At 9:30 one morning, a graduate student measures 350 grams of liquid benzene at 20°C into a glass flask dirty enough that its contents cannot be seen, puts the open flask on a Bunsen burner, turns the burner on and goes for a coffee break. The conversation at the break is lively and he doesn’t get back until 10:10 am. He looks down into the flask, sees the liquid is boiling, turns the burner off, feels a little irritation in his eye and rubs the eye with his hand, picks up the flask, says “Ouch” (or something roughly equivalent), puts the flask down on his laboratory partner’s thermodynamics homework, and starts to prepare the next step of the experiment.

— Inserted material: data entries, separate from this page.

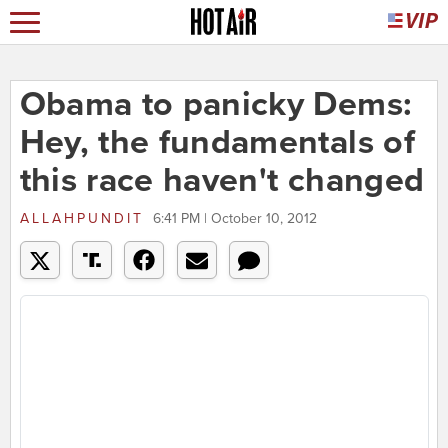
Obama to panicky Dems:
Hey, the fundamentals of
this race haven't changed
ALLAHPUNDIT
6:41 PM | October 10, 2012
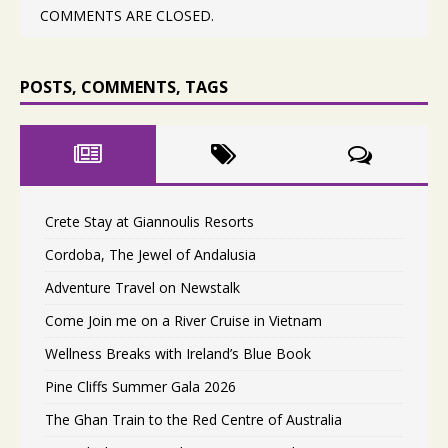
COMMENTS ARE CLOSED.
POSTS, COMMENTS, TAGS
Crete Stay at Giannoulis Resorts
Cordoba, The Jewel of Andalusia
Adventure Travel on Newstalk
Come Join me on a River Cruise in Vietnam
Wellness Breaks with Ireland’s Blue Book
Pine Cliffs Summer Gala 2026
The Ghan Train to the Red Centre of Australia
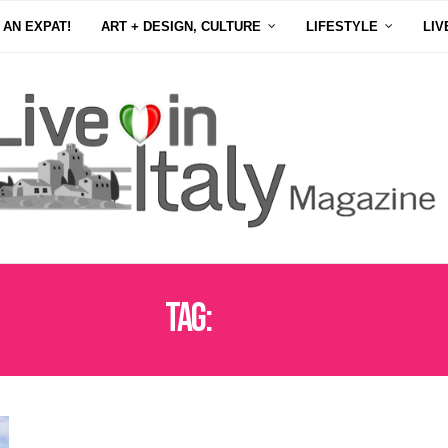
 AN EXPAT!
ART + DESIGN, CULTURE
LIFESTYLE
LIV
Tag:
HOTEL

(a) Suppose the heat input race to the flask contents is 40.2 W. Calculate the time at which the benzene temperature reached 40°C. Neglect evaporation of benzene during the heating and take the heat capacity of liquid benzene to be constant at 1.77 J/ (g∙°C).

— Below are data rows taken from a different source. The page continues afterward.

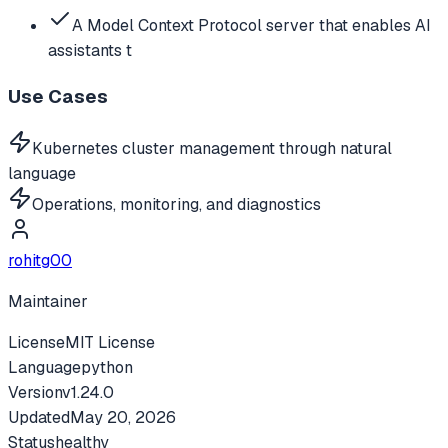
A Model Context Protocol server that enables AI
assistants t
Use Cases
Kubernetes cluster management through natural
language
Operations, monitoring, and diagnostics
rohitg00
Maintainer
License
MIT License
Language
python
Version
v
1.24.0
Updated
May 20, 2026
Status
healthy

(b) Calculate the quantity of benzene left in the flask at 10:10 a.m., assuming that once the benzene starts boiling, the rate of heat input to the flask (40.2 W) equals the rate of vaporization (g/s) times the heat of vaporization (J/g).

(c) The graduate student was lucky. First, neither his supervisor nor the university safety officer came into the laboratory during this episode. More importantly, he was still alive and well at the end of the day. Identify as many of his safety violations as you can, explaining the danger and suggesting for each violation what he should have done instead.